Copy out every line of the data where the word "Class" is found.

Start of Dataset content

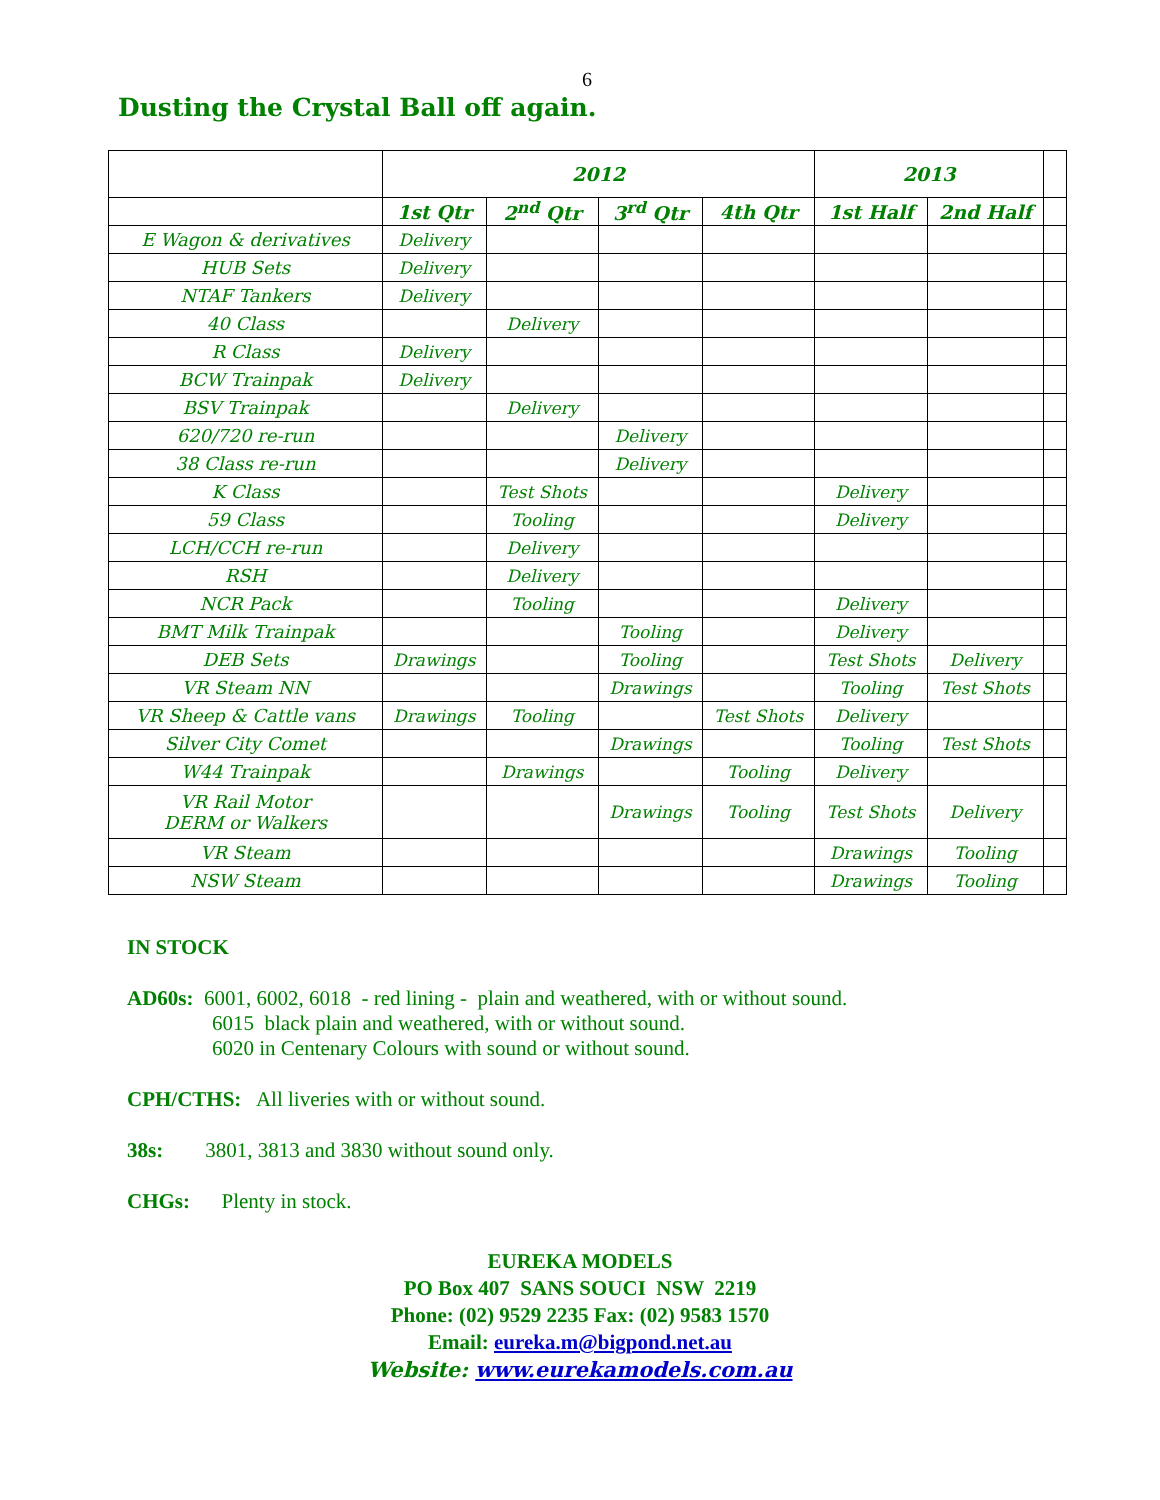6
Dusting the Crystal Ball off again.
| | 2012 | | | | 2013 | | |
| --- | --- | --- | --- | --- | --- | --- | --- |
| | 1st Qtr | 2<sup>nd</sup> Qtr | 3<sup>rd</sup> Qtr | 4th Qtr | 1st Half | 2nd Half | |
| E Wagon & derivatives | Delivery | | | | | | |
| HUB Sets | Delivery | | | | | | |
| NTAF Tankers | Delivery | | | | | | |
| 40 Class | | Delivery | | | | | |
| R Class | Delivery | | | | | | |
| BCW Trainpak | Delivery | | | | | | |
| BSV Trainpak | | Delivery | | | | | |
| 620/720 re-run | | | Delivery | | | | |
| 38 Class re-run | | | Delivery | | | | |
| K Class | | Test Shots | | | Delivery | | |
| 59 Class | | Tooling | | | Delivery | | |
| LCH/CCH re-run | | Delivery | | | | | |
| RSH | | Delivery | | | | | |
| NCR Pack | | Tooling | | | Delivery | | |
| BMT Milk Trainpak | | | Tooling | | Delivery | | |
| DEB Sets | Drawings | | Tooling | | Test Shots | Delivery | |
| VR Steam NN | | | Drawings | | Tooling | Test Shots | |
| VR Sheep & Cattle vans | Drawings | Tooling | | Test Shots | Delivery | | |
| Silver City Comet | | | Drawings | | Tooling | Test Shots | |
| W44 Trainpak | | Drawings | | Tooling | Delivery | | |
| VR Rail Motor DERM or Walkers | | | Drawings | Tooling | Test Shots | Delivery | |
| VR Steam | | | | | Drawings | Tooling | |
| NSW Steam | | | | | Drawings | Tooling | |
IN STOCK
AD60s: 6001, 6002, 6018 - red lining - plain and weathered, with or without sound.
6015 black plain and weathered, with or without sound.
6020 in Centenary Colours with sound or without sound.
CPH/CTHS: All liveries with or without sound.
38s: 3801, 3813 and 3830 without sound only.
CHGs: Plenty in stock.
EUREKA MODELS
PO Box 407 SANS SOUCI NSW 2219
Phone: (02) 9529 2235 Fax: (02) 9583 1570
Email: eureka.m@bigpond.net.au
Website: www.eurekamodels.com.au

End of Dataset content

**Your response:**
| 40 Class | | Delivery | | | | | |
| R Class | Delivery | | | | | | |
| 38 Class re-run | | | Delivery | | | | |
| K Class | | Test Shots | | | Delivery | | |
| 59 Class | | Tooling | | | Delivery | | |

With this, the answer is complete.